Aaron Mallory of HP explored the benefits of color profiling and HP’s partnership with EskoArtwork as well as its seamless integration of a powerful software suite with the HP SmartStream workflow family. Owners of HP Indigo ws4000, ws4050, ws4500 and WS6000 digital presses benefit from the ability of this automated digital front end. Third party barcodes are even built into the software, and the user also can accommodate 2-D barcodes, perform step and repeat, and create their own variable data. The HP Label & Packaging SmartStream Color Kit, called the Kaleidoscope color management system, uses colormetric and spectral data to perform its calculations. It can reproduce color profile targets on press to determine the color gamut of the press while printing on the actual substrates for the job, thus ensuring color-consistent accuracy that’s measurable by using the system’s spectrophotometer. In combination with an extended color gamut system (six colors plus one white), spot colors are virtually unnecessary.

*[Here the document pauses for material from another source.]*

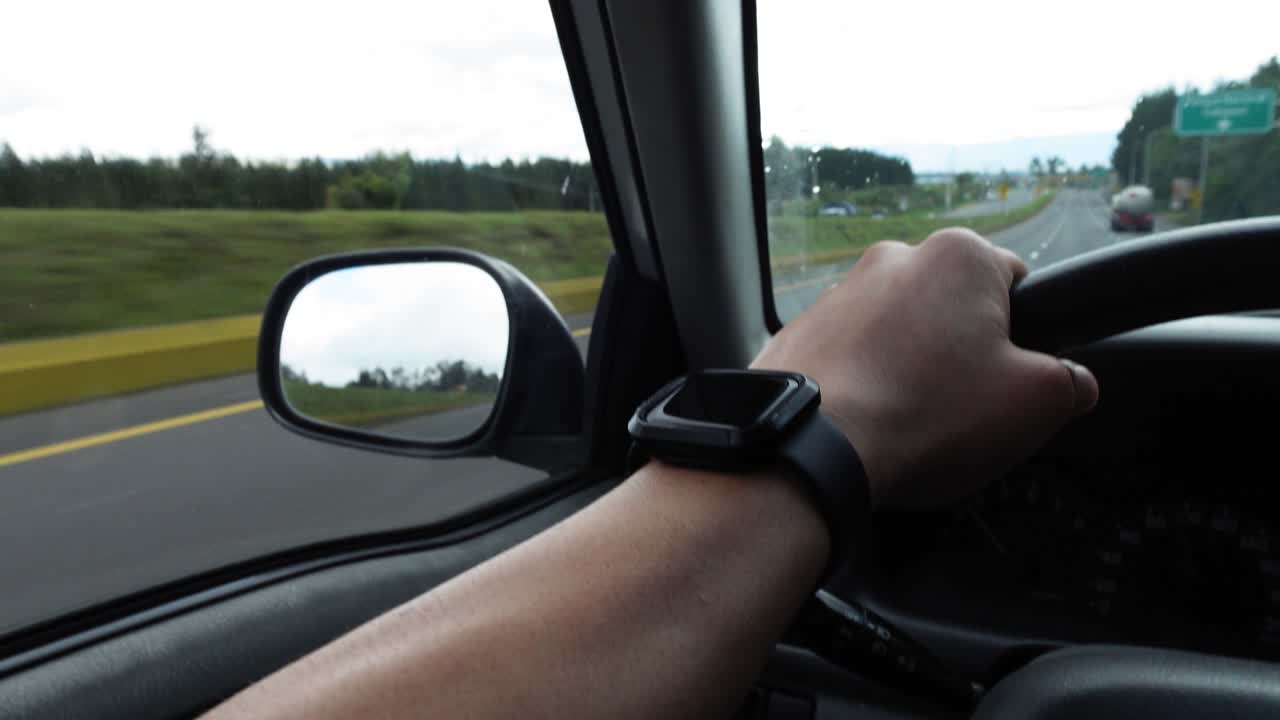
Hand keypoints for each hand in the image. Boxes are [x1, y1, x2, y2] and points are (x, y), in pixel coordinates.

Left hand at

Procter & Gamble associate director of R&D Global Packaging Mike Ferrari related the battle of the store shelf and the moments of truth involved in making a sale. Packaging must assist in energizing consumers with invigorated brand communication, said Ferrari, enhance brand image, and execute with excellence by eliminating defective printing to reinforce brand trust and quality.
Matthew Gindele of HP encouraged audience participation with a Digital Printing Myth busting session. He examined such things as how digital may complement flexo, the level of printing complexity digital can attain, whether digital can improve inventory management, and more.
A Q&A session, moderated by Chris Lyons, included the following panelists: ILS president Jay Dollries, P&G’s Mike Ferrari, HP’s Vince Pentella, and Avery Dennison’s Diane Ewanko. Attendees were encouraged to ask questions and voice nagging concerns. A walking tour of the 10,000 sq-ft digital department at ILS included up-close looks of the company’s equipment capabilities. The centerpiece, of course, was the newly installed HP Indigo WS6000 that complements two HP Indigo ws4500s (purchased 2005); two AB Graphic Digilams and the first US installation of a new AB Graphic Digicon; and a Karlville Shrink Sleeve Finishing system for seaming, inspection, and cutting along with a steam shrink tunnel.
The highlight of the tour focused on the WS600, capable of printing seven colors (including an improved white) at speeds to 98 fpm in four colors (faster with fewer colors) on nearly any media at print resolutions up to 1,219 dpi. Suitable for production of 38.6-in. wide (maximum) folding cartons, pouches, sachets, and labels, the press is expected to be a key component in the company’s further expansion into shrink sleeve labels.
President Jay Dollries related that ILS runs two shifts in the digital department, requiring only one operator to handle several presses. All operators are cross-trained to run all equipment, including the HP digital presses, the Digilams and Digicon, as well as the Karlville shrink sleeve equipment. Dollries revealed, “The quality is better than flexo and comparable to offset and gravure with no registration issues.“ As for support, Dollries says, “ HP has been there to support us in a number of avenues. It’s a win-win solution for both; a nice, open relationship where the goal is for both of us to succeed.”